Work order: From the text about the Friends of the Higgins Bedford, extract the passage between "Joseph Thomas Sheridan" and "of ghost stories'.", inclusive, copying it word for word.

Text provided:
- - - - -

The Friends provide support towards The Higgins Bedford by:

  • Contributing fund to support the work in the museum and galleries
  • Fostering general interest in The Higgins Bedford
  • Providing volunteers to enhance visitor experience and deliver more activities and events


Membership Rates

  • £25 annual individual membership
  • £40 annual joint membership
  • £10 annual student membership


How To Join the Friends

To become a member of the Friends, please complete and return the application form, and either fill out the standing order form, or send us your cheque. The subscription year runs from 1st September.


Download the latest membership application form here.


Visit the Friends of the Higgins website.


Join the Friends of the Higgins Bedford Committee


The Friends of the Higgins Committee is looking for new members to join this friendly group that plays a part in supporting one of the finest small galleries in the country.


The Friends is run by an eight-strong committee and they are keen to bring new members on board. They meet around 5 times a year, and involvement can be tailored to fit your availability. In particular they are looking for someone who has any or all of the following skills:


  • Able to assist the membership secretary on record-keeping, renewals etc
  • Computer literate and has some knowledge of spreadsheets
  • Knowledge of social media
  • Expertise at running Zoom meetings for large numbers of participants.


If you’re interested in finding out more about joining the committee, please contact the Secretary, Anthea Samain, by email:


The Friends of the Higgins Bedford Lectures


All Friends Lectures are currently taking place online via Zoom. All lectures start at 7pm and members will be sent the zoom link. 


Jim Rockhill - Joseph Sheridan Le Fanu

Tuesday 6th April


Joseph Thomas Sheridan Le Fanu (1814-1873) was an Irish writer of Gothic tales, mystery novels and horror fiction. He was a leading ghost story writer of his time, and was central to the development of the genre in the Victorian era. His novella 'Carmilla' (1872) is often credited with having inspired Bram Stoker's 'Dracula' and M R James described Le Fanu as 'absolutely in the first rank as a writer of ghost stories'.

- - - - -

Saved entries
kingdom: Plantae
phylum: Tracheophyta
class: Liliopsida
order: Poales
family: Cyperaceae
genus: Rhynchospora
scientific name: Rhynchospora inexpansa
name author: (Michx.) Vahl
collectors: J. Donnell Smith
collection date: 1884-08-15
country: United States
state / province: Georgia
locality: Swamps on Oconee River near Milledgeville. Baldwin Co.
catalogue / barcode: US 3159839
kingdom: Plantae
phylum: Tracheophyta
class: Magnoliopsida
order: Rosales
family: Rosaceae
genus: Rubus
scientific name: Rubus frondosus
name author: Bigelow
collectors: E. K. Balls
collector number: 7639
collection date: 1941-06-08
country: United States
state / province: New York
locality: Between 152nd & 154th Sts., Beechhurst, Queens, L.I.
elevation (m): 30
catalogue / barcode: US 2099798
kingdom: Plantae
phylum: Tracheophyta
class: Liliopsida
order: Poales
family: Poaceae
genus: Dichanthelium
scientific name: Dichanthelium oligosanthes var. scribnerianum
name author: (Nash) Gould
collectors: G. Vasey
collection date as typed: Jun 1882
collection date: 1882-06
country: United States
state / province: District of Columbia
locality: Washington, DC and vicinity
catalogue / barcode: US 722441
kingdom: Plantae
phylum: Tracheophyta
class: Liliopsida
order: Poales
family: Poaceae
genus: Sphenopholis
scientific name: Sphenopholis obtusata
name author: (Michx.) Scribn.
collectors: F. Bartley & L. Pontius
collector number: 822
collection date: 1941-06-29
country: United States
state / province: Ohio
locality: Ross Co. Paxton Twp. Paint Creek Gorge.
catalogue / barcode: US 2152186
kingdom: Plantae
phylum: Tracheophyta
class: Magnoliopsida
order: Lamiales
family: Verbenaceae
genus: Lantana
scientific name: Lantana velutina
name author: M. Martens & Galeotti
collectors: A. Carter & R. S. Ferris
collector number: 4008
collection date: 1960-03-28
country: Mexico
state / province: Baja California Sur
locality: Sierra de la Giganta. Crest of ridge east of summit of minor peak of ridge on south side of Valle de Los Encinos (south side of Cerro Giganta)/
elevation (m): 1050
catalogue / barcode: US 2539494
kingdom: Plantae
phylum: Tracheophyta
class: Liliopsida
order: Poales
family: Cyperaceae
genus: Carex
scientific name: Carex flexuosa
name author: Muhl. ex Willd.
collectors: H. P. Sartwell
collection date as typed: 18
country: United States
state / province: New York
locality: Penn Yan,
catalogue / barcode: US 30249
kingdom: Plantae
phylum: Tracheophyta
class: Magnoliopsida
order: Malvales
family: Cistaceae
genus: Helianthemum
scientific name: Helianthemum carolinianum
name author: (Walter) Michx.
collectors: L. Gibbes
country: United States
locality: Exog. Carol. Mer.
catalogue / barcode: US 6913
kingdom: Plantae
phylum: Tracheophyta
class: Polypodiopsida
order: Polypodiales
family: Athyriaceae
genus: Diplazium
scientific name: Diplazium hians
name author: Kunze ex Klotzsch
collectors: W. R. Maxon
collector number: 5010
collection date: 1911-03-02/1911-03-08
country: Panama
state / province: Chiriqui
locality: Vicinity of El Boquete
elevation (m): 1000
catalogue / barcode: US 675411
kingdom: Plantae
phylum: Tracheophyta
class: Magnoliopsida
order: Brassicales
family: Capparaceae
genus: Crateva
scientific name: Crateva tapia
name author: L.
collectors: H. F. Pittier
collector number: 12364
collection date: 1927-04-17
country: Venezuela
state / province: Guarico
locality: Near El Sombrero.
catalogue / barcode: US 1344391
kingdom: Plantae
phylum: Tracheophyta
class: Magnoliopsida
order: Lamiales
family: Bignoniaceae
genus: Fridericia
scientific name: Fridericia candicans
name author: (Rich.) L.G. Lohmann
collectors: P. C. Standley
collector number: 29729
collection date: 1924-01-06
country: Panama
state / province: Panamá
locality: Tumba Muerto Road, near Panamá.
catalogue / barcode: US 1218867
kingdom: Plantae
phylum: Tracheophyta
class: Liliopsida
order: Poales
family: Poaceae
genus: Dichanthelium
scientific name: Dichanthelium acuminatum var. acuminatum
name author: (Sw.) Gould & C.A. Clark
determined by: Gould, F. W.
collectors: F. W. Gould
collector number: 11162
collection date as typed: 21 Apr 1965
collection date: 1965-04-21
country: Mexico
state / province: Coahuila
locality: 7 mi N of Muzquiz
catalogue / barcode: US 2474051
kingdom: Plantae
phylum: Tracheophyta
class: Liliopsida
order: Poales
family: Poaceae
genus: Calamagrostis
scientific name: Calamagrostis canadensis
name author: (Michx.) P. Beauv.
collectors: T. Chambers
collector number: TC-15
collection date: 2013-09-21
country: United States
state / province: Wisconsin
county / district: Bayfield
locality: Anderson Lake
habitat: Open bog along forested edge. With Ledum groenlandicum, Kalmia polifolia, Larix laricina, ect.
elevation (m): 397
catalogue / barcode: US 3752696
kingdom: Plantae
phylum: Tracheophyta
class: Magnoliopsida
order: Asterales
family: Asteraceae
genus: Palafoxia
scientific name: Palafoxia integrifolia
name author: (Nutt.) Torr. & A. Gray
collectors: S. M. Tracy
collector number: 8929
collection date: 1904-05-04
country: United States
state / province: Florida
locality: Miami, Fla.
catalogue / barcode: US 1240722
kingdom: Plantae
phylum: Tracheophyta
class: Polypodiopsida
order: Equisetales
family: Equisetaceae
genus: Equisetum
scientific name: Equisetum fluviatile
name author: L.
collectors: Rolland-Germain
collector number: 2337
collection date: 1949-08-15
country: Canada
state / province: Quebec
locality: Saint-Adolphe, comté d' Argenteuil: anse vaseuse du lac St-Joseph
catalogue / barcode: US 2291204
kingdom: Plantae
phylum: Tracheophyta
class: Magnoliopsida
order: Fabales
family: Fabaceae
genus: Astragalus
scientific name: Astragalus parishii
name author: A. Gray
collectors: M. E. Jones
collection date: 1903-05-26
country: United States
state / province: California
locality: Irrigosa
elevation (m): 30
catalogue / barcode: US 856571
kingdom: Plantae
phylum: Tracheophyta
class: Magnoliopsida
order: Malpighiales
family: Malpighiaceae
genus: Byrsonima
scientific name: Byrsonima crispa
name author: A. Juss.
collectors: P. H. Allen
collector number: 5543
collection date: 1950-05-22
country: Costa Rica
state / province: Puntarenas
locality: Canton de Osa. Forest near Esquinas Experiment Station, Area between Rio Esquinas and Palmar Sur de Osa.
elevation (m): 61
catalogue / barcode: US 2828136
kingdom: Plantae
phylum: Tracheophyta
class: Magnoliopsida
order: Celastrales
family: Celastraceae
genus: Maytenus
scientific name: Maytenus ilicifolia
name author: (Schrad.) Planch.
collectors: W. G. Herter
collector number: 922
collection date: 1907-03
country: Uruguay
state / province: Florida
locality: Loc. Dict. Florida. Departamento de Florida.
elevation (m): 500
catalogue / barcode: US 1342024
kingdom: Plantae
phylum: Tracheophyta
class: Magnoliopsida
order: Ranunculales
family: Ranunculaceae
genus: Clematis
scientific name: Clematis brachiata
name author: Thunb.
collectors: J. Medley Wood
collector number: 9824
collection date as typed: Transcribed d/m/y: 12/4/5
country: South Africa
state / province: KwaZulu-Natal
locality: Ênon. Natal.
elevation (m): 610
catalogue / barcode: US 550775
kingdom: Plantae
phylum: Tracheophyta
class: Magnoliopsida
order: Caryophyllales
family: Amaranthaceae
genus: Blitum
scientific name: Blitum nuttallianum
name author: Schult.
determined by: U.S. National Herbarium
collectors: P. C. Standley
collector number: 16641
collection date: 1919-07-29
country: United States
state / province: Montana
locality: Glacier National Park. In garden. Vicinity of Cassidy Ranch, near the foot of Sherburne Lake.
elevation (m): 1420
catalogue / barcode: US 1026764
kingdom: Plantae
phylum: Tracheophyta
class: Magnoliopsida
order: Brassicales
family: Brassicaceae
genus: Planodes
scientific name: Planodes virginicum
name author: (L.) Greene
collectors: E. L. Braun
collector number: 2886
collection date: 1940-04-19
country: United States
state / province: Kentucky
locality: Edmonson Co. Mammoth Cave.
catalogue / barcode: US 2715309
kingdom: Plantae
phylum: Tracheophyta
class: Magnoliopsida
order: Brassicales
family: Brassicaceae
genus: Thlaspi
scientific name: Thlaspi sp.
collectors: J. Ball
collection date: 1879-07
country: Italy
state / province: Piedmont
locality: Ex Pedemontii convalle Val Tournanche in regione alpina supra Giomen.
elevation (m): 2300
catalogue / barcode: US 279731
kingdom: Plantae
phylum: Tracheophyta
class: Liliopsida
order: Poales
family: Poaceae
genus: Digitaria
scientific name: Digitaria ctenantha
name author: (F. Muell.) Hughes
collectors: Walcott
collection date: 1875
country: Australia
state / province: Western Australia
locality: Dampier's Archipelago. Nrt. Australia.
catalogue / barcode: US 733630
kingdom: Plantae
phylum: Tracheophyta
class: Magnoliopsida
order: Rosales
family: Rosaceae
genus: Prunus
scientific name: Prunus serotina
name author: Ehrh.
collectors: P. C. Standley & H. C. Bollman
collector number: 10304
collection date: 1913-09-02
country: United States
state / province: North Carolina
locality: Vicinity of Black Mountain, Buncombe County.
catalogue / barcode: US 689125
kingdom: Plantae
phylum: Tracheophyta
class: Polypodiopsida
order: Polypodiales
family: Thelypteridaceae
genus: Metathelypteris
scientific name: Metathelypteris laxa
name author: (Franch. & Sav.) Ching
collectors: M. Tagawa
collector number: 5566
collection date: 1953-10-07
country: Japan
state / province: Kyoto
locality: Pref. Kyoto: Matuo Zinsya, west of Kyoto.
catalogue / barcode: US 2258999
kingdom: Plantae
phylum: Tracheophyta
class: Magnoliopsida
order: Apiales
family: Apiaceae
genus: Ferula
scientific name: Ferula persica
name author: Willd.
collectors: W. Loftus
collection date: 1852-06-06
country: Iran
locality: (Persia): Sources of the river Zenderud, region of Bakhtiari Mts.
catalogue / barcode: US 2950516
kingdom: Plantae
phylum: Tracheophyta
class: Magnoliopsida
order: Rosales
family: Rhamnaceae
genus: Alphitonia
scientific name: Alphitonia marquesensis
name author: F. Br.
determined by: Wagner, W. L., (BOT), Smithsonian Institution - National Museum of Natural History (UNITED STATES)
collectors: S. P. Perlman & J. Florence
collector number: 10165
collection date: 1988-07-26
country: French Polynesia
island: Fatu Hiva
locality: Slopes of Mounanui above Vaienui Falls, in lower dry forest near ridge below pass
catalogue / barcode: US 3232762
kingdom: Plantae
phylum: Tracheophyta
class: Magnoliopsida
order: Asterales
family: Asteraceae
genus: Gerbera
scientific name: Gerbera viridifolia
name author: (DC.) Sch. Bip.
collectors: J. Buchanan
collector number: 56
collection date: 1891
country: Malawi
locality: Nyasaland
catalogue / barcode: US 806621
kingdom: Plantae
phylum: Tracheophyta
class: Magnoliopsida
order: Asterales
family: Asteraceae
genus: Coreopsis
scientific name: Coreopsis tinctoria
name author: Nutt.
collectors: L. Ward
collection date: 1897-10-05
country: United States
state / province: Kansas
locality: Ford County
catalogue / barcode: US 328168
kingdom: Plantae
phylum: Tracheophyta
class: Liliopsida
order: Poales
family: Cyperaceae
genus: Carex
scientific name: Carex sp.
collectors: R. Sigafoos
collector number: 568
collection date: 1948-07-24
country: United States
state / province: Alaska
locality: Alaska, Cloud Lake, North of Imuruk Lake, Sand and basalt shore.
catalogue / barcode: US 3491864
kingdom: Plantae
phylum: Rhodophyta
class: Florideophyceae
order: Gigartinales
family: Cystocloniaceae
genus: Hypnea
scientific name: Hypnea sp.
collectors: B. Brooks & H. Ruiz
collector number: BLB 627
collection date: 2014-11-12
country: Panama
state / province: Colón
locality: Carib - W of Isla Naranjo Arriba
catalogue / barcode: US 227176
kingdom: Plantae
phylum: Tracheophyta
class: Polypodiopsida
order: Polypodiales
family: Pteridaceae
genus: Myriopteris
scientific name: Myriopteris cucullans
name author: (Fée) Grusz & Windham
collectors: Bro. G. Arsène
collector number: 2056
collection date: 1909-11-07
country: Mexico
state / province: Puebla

- - - - -

Written response:
Joseph Thomas Sheridan Le Fanu (1814-1873) was an Irish writer of Gothic tales, mystery novels and horror fiction. He was a leading ghost story writer of his time, and was central to the development of the genre in the Victorian era. His novella 'Carmilla' (1872) is often credited with having inspired Bram Stoker's 'Dracula' and M R James described Le Fanu as 'absolutely in the first rank as a writer of ghost stories'.